Il papa Leone XIV ha chiesto ai giovani di recuperare l’abitudine di visitare i nonni, gli anziani delle loro famiglie e anche coloro che non ricevono alcuna visita. Nel suo messaggio per la Giornata Mondiale dei Nonni e degli Anziani, pubblicato il 15 giugno, il Pontefice ricorda che Dio non dimentica mai i suoi figli e denuncia l’abbandono che molti anziani subiscono in una società segnata dalla solitudine, dalla frammentazione e dall’indebolimento dei legami familiari.
Il messaggio, intitolato Io non ti dimenticherò, prende spunto dal passo del profeta Isaia in cui il Signore assicura di portare incisi sui palmi delle sue mani i volti dei suoi figli. Leone XIV presenta questa promessa come una risposta diretta al sentimento di abbandono che colpisce soprattutto molte persone anziane.
La solitudine degli anziani
Il Papa avverte che sulla vita di molti anziani sembra essersi steso “un velo” che sfuma i loro volti e li copre con l’oblio.
Questa situazione, sottolinea, si percepisce sia nelle case dove regna la solitudine sia nei luoghi di ricovero, dove l’unicità di ogni persona rischia di ridursi al numero di un letto o a una patologia.

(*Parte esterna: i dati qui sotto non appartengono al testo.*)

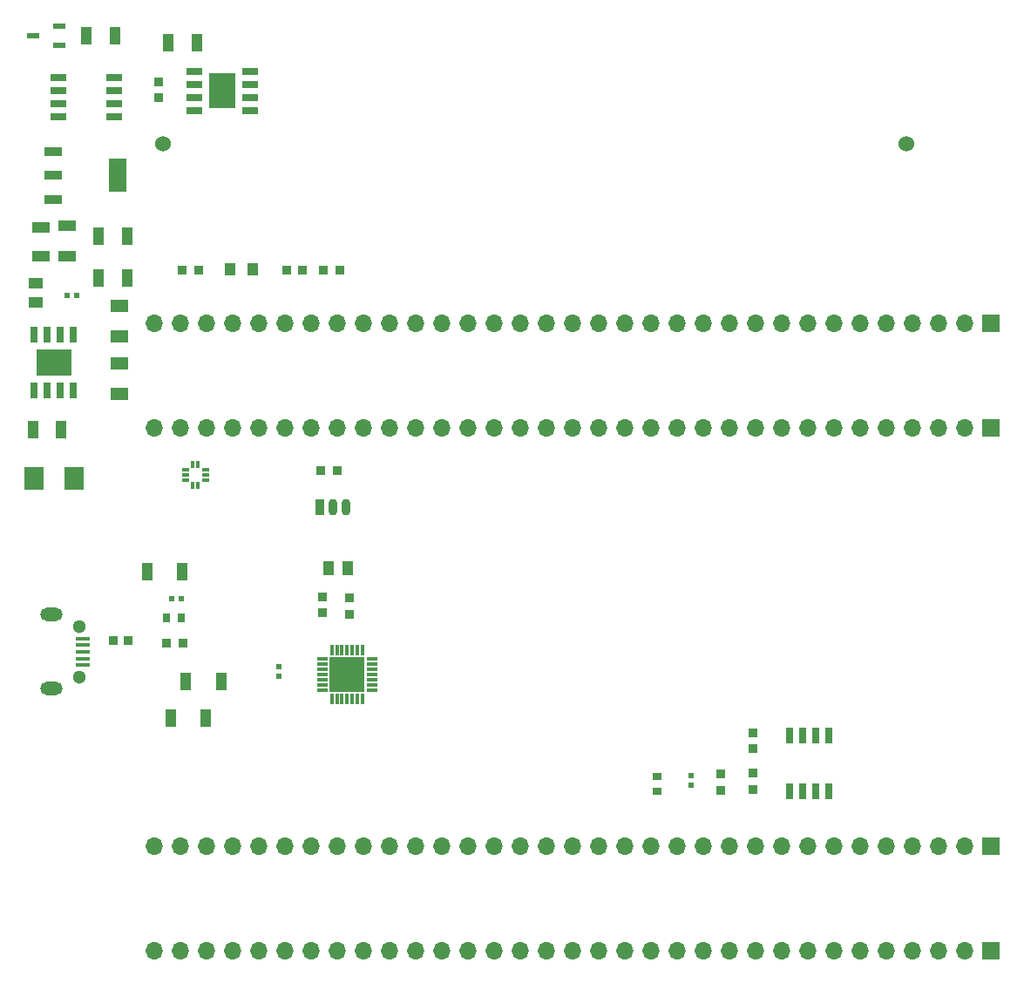
<source format=gbr>
%TF.GenerationSoftware,KiCad,Pcbnew,(6.0.2-0)*%
%TF.CreationDate,2022-03-20T10:30:07+02:00*%
%TF.ProjectId,main,6d61696e-2e6b-4696-9361-645f70636258,rev?*%
%TF.SameCoordinates,Original*%
%TF.FileFunction,Soldermask,Bot*%
%TF.FilePolarity,Negative*%
%FSLAX46Y46*%
G04 Gerber Fmt 4.6, Leading zero omitted, Abs format (unit mm)*
G04 Created by KiCad (PCBNEW (6.0.2-0)) date 2022-03-20 10:30:07*
%MOMM*%
%LPD*%
G01*
G04 APERTURE LIST*
%ADD10R,1.700000X1.700000*%
%ADD11O,1.700000X1.700000*%
%ADD12C,1.524000*%
%ADD13R,0.650000X1.525000*%
%ADD14R,0.950000X0.900000*%
%ADD15R,0.900000X0.950000*%
%ADD16R,1.750000X0.950000*%
%ADD17R,1.750000X3.200000*%
%ADD18R,0.864000X0.806000*%
%ADD19R,1.701000X1.208000*%
%ADD20R,1.050000X1.820000*%
%ADD21R,1.100000X1.700000*%
%ADD22R,1.525000X0.700000*%
%ADD23R,2.513000X3.402000*%
%ADD24R,1.400000X0.400000*%
%ADD25C,1.300000*%
%ADD26O,2.200000X1.300000*%
%ADD27R,0.620000X0.600000*%
%ADD28R,1.820000X1.050000*%
%ADD29R,1.750000X1.050000*%
%ADD30R,1.000000X0.300000*%
%ADD31R,0.300000X1.000000*%
%ADD32R,3.350000X3.350000*%
%ADD33R,0.600000X0.620000*%
%ADD34R,0.900000X1.600000*%
%ADD35O,0.900000X1.600000*%
%ADD36R,1.900000X2.200000*%
%ADD37R,0.700000X1.525000*%
%ADD38R,3.402000X2.513000*%
%ADD39R,1.450000X1.000000*%
%ADD40R,1.525000X0.650000*%
%ADD41R,0.300000X0.800000*%
%ADD42R,0.800000X0.300000*%
%ADD43R,0.940000X0.730000*%
%ADD44R,1.000000X1.250000*%
%ADD45R,1.000000X1.450000*%
%ADD46R,1.200000X0.600000*%
%ADD47R,0.730000X0.940000*%
G04 APERTURE END LIST*
D10*
%TO.C,J2*%
X185280000Y-75610000D03*
D11*
X182740000Y-75610000D03*
X180200000Y-75610000D03*
X177660000Y-75610000D03*
X175120000Y-75610000D03*
X172580000Y-75610000D03*
X170040000Y-75610000D03*
X167500000Y-75610000D03*
X164960000Y-75610000D03*
X162420000Y-75610000D03*
X159880000Y-75610000D03*
X157340000Y-75610000D03*
X154800000Y-75610000D03*
X152260000Y-75610000D03*
X149720000Y-75610000D03*
X147180000Y-75610000D03*
X144640000Y-75610000D03*
X142100000Y-75610000D03*
X139560000Y-75610000D03*
X137020000Y-75610000D03*
X134480000Y-75610000D03*
X131940000Y-75610000D03*
X129400000Y-75610000D03*
X126860000Y-75610000D03*
X124320000Y-75610000D03*
X121780000Y-75610000D03*
X119240000Y-75610000D03*
X116700000Y-75610000D03*
X114160000Y-75610000D03*
X111620000Y-75610000D03*
X109080000Y-75610000D03*
X106540000Y-75610000D03*
X104000000Y-75610000D03*
%TD*%
D10*
%TO.C,J1*%
X185280000Y-65450000D03*
D11*
X182740000Y-65450000D03*
X180200000Y-65450000D03*
X177660000Y-65450000D03*
X175120000Y-65450000D03*
X172580000Y-65450000D03*
X170040000Y-65450000D03*
X167500000Y-65450000D03*
X164960000Y-65450000D03*
X162420000Y-65450000D03*
X159880000Y-65450000D03*
X157340000Y-65450000D03*
X154800000Y-65450000D03*
X152260000Y-65450000D03*
X149720000Y-65450000D03*
X147180000Y-65450000D03*
X144640000Y-65450000D03*
X142100000Y-65450000D03*
X139560000Y-65450000D03*
X137020000Y-65450000D03*
X134480000Y-65450000D03*
X131940000Y-65450000D03*
X129400000Y-65450000D03*
X126860000Y-65450000D03*
X124320000Y-65450000D03*
X121780000Y-65450000D03*
X119240000Y-65450000D03*
X116700000Y-65450000D03*
X114160000Y-65450000D03*
X111620000Y-65450000D03*
X109080000Y-65450000D03*
X106540000Y-65450000D03*
X104000000Y-65450000D03*
%TD*%
D10*
%TO.C,J4*%
X185280000Y-126410000D03*
D11*
X182740000Y-126410000D03*
X180200000Y-126410000D03*
X177660000Y-126410000D03*
X175120000Y-126410000D03*
X172580000Y-126410000D03*
X170040000Y-126410000D03*
X167500000Y-126410000D03*
X164960000Y-126410000D03*
X162420000Y-126410000D03*
X159880000Y-126410000D03*
X157340000Y-126410000D03*
X154800000Y-126410000D03*
X152260000Y-126410000D03*
X149720000Y-126410000D03*
X147180000Y-126410000D03*
X144640000Y-126410000D03*
X142100000Y-126410000D03*
X139560000Y-126410000D03*
X137020000Y-126410000D03*
X134480000Y-126410000D03*
X131940000Y-126410000D03*
X129400000Y-126410000D03*
X126860000Y-126410000D03*
X124320000Y-126410000D03*
X121780000Y-126410000D03*
X119240000Y-126410000D03*
X116700000Y-126410000D03*
X114160000Y-126410000D03*
X111620000Y-126410000D03*
X109080000Y-126410000D03*
X106540000Y-126410000D03*
X104000000Y-126410000D03*
%TD*%
D12*
%TO.C,BT1*%
X177110000Y-48000000D03*
X104890000Y-48000000D03*
%TD*%
D10*
%TO.C,J3*%
X185280000Y-116250000D03*
D11*
X182740000Y-116250000D03*
X180200000Y-116250000D03*
X177660000Y-116250000D03*
X175120000Y-116250000D03*
X172580000Y-116250000D03*
X170040000Y-116250000D03*
X167500000Y-116250000D03*
X164960000Y-116250000D03*
X162420000Y-116250000D03*
X159880000Y-116250000D03*
X157340000Y-116250000D03*
X154800000Y-116250000D03*
X152260000Y-116250000D03*
X149720000Y-116250000D03*
X147180000Y-116250000D03*
X144640000Y-116250000D03*
X142100000Y-116250000D03*
X139560000Y-116250000D03*
X137020000Y-116250000D03*
X134480000Y-116250000D03*
X131940000Y-116250000D03*
X129400000Y-116250000D03*
X126860000Y-116250000D03*
X124320000Y-116250000D03*
X121780000Y-116250000D03*
X119240000Y-116250000D03*
X116700000Y-116250000D03*
X114160000Y-116250000D03*
X111620000Y-116250000D03*
X109080000Y-116250000D03*
X106540000Y-116250000D03*
X104000000Y-116250000D03*
%TD*%
D13*
%TO.C,U3*%
X165735000Y-105517400D03*
X167005000Y-105517400D03*
X168275000Y-105517400D03*
X169545000Y-105517400D03*
X169545000Y-110941400D03*
X168275000Y-110941400D03*
X167005000Y-110941400D03*
X165735000Y-110941400D03*
%TD*%
D14*
%TO.C,R13*%
X123000000Y-93750000D03*
X123000000Y-92150000D03*
%TD*%
D15*
%TO.C,R11*%
X106800000Y-96500000D03*
X105200000Y-96500000D03*
%TD*%
D16*
%TO.C,IC4*%
X94182400Y-53379400D03*
X94182400Y-51079400D03*
X94182400Y-48779400D03*
D17*
X100482400Y-51079400D03*
%TD*%
D18*
%TO.C,R10*%
X162204400Y-106756200D03*
X162204400Y-105250200D03*
%TD*%
D19*
%TO.C,R3*%
X100600000Y-63792000D03*
X100600000Y-66750000D03*
%TD*%
D20*
%TO.C,C4*%
X100214400Y-37490400D03*
X97434400Y-37490400D03*
%TD*%
%TO.C,C8*%
X101390000Y-56946800D03*
X98610000Y-56946800D03*
%TD*%
D21*
%TO.C,D6*%
X105650000Y-103800000D03*
X109050000Y-103800000D03*
%TD*%
D22*
%TO.C,IC3*%
X107938000Y-44755000D03*
X107938000Y-43485000D03*
X107938000Y-42215000D03*
X107938000Y-40945000D03*
X113362000Y-40945000D03*
X113362000Y-42215000D03*
X113362000Y-43485000D03*
X113362000Y-44755000D03*
D23*
X110650000Y-42850000D03*
%TD*%
D24*
%TO.C,U4*%
X97077000Y-98658200D03*
X97077000Y-98008200D03*
X97077000Y-97358200D03*
X97077000Y-96708200D03*
X97077000Y-96058200D03*
D25*
X96705000Y-94933200D03*
D26*
X94035000Y-93758200D03*
X94035000Y-100958200D03*
D25*
X96705000Y-99783200D03*
%TD*%
D14*
%TO.C,R8*%
X159054800Y-109258200D03*
X159054800Y-110858200D03*
%TD*%
D15*
%TO.C,D1*%
X116898000Y-60248800D03*
X118398000Y-60248800D03*
%TD*%
D21*
%TO.C,D4*%
X106750000Y-89550000D03*
X103350000Y-89550000D03*
%TD*%
D27*
%TO.C,C12*%
X116150000Y-98800000D03*
X116150000Y-99720000D03*
%TD*%
D28*
%TO.C,C3*%
X93000000Y-56110000D03*
X93000000Y-58890000D03*
%TD*%
D14*
%TO.C,D8*%
X120400000Y-93550000D03*
X120400000Y-92050000D03*
%TD*%
D21*
%TO.C,D5*%
X110500000Y-100250000D03*
X107100000Y-100250000D03*
%TD*%
D29*
%TO.C,R5*%
X95550000Y-56000000D03*
X95550000Y-58900000D03*
%TD*%
D30*
%TO.C,IC5*%
X120358200Y-101068000D03*
X120358200Y-100568000D03*
X120358200Y-100068000D03*
X120358200Y-99568000D03*
X120358200Y-99068000D03*
X120358200Y-98568000D03*
X120358200Y-98068000D03*
D31*
X121258200Y-97168000D03*
X121758200Y-97168000D03*
X122258200Y-97168000D03*
X122758200Y-97168000D03*
X123258200Y-97168000D03*
X123758200Y-97168000D03*
X124258200Y-97168000D03*
D30*
X125158200Y-98068000D03*
X125158200Y-98568000D03*
X125158200Y-99068000D03*
X125158200Y-99568000D03*
X125158200Y-100068000D03*
X125158200Y-100568000D03*
X125158200Y-101068000D03*
D31*
X124258200Y-101968000D03*
X123758200Y-101968000D03*
X123258200Y-101968000D03*
X122758200Y-101968000D03*
X122258200Y-101968000D03*
X121758200Y-101968000D03*
X121258200Y-101968000D03*
D32*
X122758200Y-99568000D03*
%TD*%
D33*
%TO.C,C5*%
X96450000Y-62700000D03*
X95530000Y-62700000D03*
%TD*%
D14*
%TO.C,R9*%
X162179000Y-110769400D03*
X162179000Y-109169400D03*
%TD*%
D34*
%TO.C,U1*%
X120142000Y-83341690D03*
D35*
X121412000Y-83341690D03*
X122682000Y-83341690D03*
%TD*%
D36*
%TO.C,L1*%
X92350000Y-80500000D03*
X96250000Y-80500000D03*
%TD*%
D19*
%TO.C,R4*%
X100600000Y-69350000D03*
X100600000Y-72308000D03*
%TD*%
D37*
%TO.C,IC2*%
X96155000Y-71962000D03*
X94885000Y-71962000D03*
X93615000Y-71962000D03*
X92345000Y-71962000D03*
X92345000Y-66538000D03*
X93615000Y-66538000D03*
X94885000Y-66538000D03*
X96155000Y-66538000D03*
D38*
X94250000Y-69250000D03*
%TD*%
D39*
%TO.C,R6*%
X92500000Y-61550000D03*
X92500000Y-63450000D03*
%TD*%
D40*
%TO.C,IC1*%
X100121000Y-41529000D03*
X100121000Y-42799000D03*
X100121000Y-44069000D03*
X100121000Y-45339000D03*
X94697000Y-45339000D03*
X94697000Y-44069000D03*
X94697000Y-42799000D03*
X94697000Y-41529000D03*
%TD*%
D41*
%TO.C,U2*%
X107776200Y-79187800D03*
X108276200Y-79187800D03*
D42*
X108976200Y-79687800D03*
X108976200Y-80187800D03*
X108976200Y-80687800D03*
D41*
X108276200Y-81187800D03*
X107776200Y-81187800D03*
D42*
X107076200Y-80687800D03*
X107076200Y-80187800D03*
X107076200Y-79687800D03*
%TD*%
D43*
%TO.C,C6*%
X152857200Y-109499400D03*
X152857200Y-110919400D03*
%TD*%
D27*
%TO.C,C10*%
X156210000Y-109372400D03*
X156210000Y-110292400D03*
%TD*%
D14*
%TO.C,R7*%
X104400000Y-43550000D03*
X104400000Y-41950000D03*
%TD*%
D15*
%TO.C,D7*%
X100000000Y-96250000D03*
X101500000Y-96250000D03*
%TD*%
D20*
%TO.C,C7*%
X101390000Y-61061600D03*
X98610000Y-61061600D03*
%TD*%
%TO.C,C1*%
X92220000Y-75750000D03*
X95000000Y-75750000D03*
%TD*%
D15*
%TO.C,C9*%
X121793000Y-79781400D03*
X120193000Y-79781400D03*
%TD*%
%TO.C,R1*%
X122079400Y-60248800D03*
X120479400Y-60248800D03*
%TD*%
D44*
%TO.C,D2*%
X113545200Y-60223400D03*
X111345200Y-60223400D03*
%TD*%
D20*
%TO.C,C2*%
X108150000Y-38150000D03*
X105370000Y-38150000D03*
%TD*%
D45*
%TO.C,R12*%
X122850000Y-89250000D03*
X120950000Y-89250000D03*
%TD*%
D46*
%TO.C,Q1*%
X94750000Y-36550000D03*
X94750000Y-38450000D03*
X92250000Y-37500000D03*
%TD*%
D15*
%TO.C,R2*%
X106700000Y-60274200D03*
X108300000Y-60274200D03*
%TD*%
D47*
%TO.C,C11*%
X105208000Y-94056200D03*
X106628000Y-94056200D03*
%TD*%
D33*
%TO.C,C13*%
X105687800Y-92176600D03*
X106607800Y-92176600D03*
%TD*%
M02*

</source>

Di fronte a questa realtà, Leone XIV insiste sul fatto che la Chiesa è chiamata a essere madre di tutti e a ricordare che in ogni fase della vita l’uomo rimane figlio di Dio.
Un appello diretto ai giovani
Il Pontefice chiede che la Giornata Mondiale dei Nonni e degli Anziani serva a riprendere una pratica concreta: visitare gli anziani.
“Che questa Giornata sia uno stimolo per tutti, in particolare per i più giovani, e così riprendere la bella consuetudine di visitare i propri nonni, gli anziani della famiglia e anche coloro che non ricevono alcuna visita”, afferma.
Leone XIV chiede che queste visite portino la vicinanza e l’affetto del Papa, affinché le parole di Isaia —“Io non ti dimenticherò mai”— diventino “un tenero e affettuoso incontro”.
La fragilità come vocazione
Il Papa ricorda anche alcune parole di Francesco, che ha parlato degli anziani come di un “nuovo popolo”, a causa dell’aumento storico del numero di persone anziane.
Da questa prospettiva, Leone XIV invita a riflettere sulla vocazione propria della vecchiaia, soprattutto quando la fragilità sembra occupare il centro dell’esistenza.
“Non abbiate paura della fragilità!”, scrive il Pontefice, sottolineando che la debolezza, quando è accettata, apre il cuore al mutuo aiuto e all’invocazione di Dio.
Mai troppo tardi per tornare a Dio
Il messaggio sottolinea inoltre che la vecchiaia può diventare un tempo propizio per iniziare o riprendere una vita spirituale.
Leone XIV ricorda che molte persone arrivano alla vecchiaia senza aver avuto un’esperienza reale di fede. Tuttavia, proprio in questa fase possono emergere con maggiore forza le domande ultime sul senso della vita, sulla dipendenza, sulla cura e sulla vicinanza di Dio.
“Non è mai troppo tardi per cominciare a rivolgersi a Lui”, afferma il Papa.
Preghiera per la pace e ringraziamento agli anziani
Nella parte finale del suo messaggio, Leone XIV collega l’esperienza della fragilità con la necessità di rifiutare le vie dell’arroganza e del potere, soprattutto in un tempo segnato dalla violenza bellica e sociale.
Il Pontefice chiede agli anziani di unirsi alla sua preghiera costante affinché giunga presto la pace nel mondo intero.
Ringrazia inoltre espressamente il sostegno spirituale che gli anziani offrono alla Chiesa con le loro preghiere, in particolare quando recitano il rosario.
“Vi ringrazio perché mi sostenete ogni giorno con le vostre preghiere”, conclude il Papa, lasciando agli anziani un augurio: che il Signore li rinnovi sempre nella fede, nella speranza e nella carità.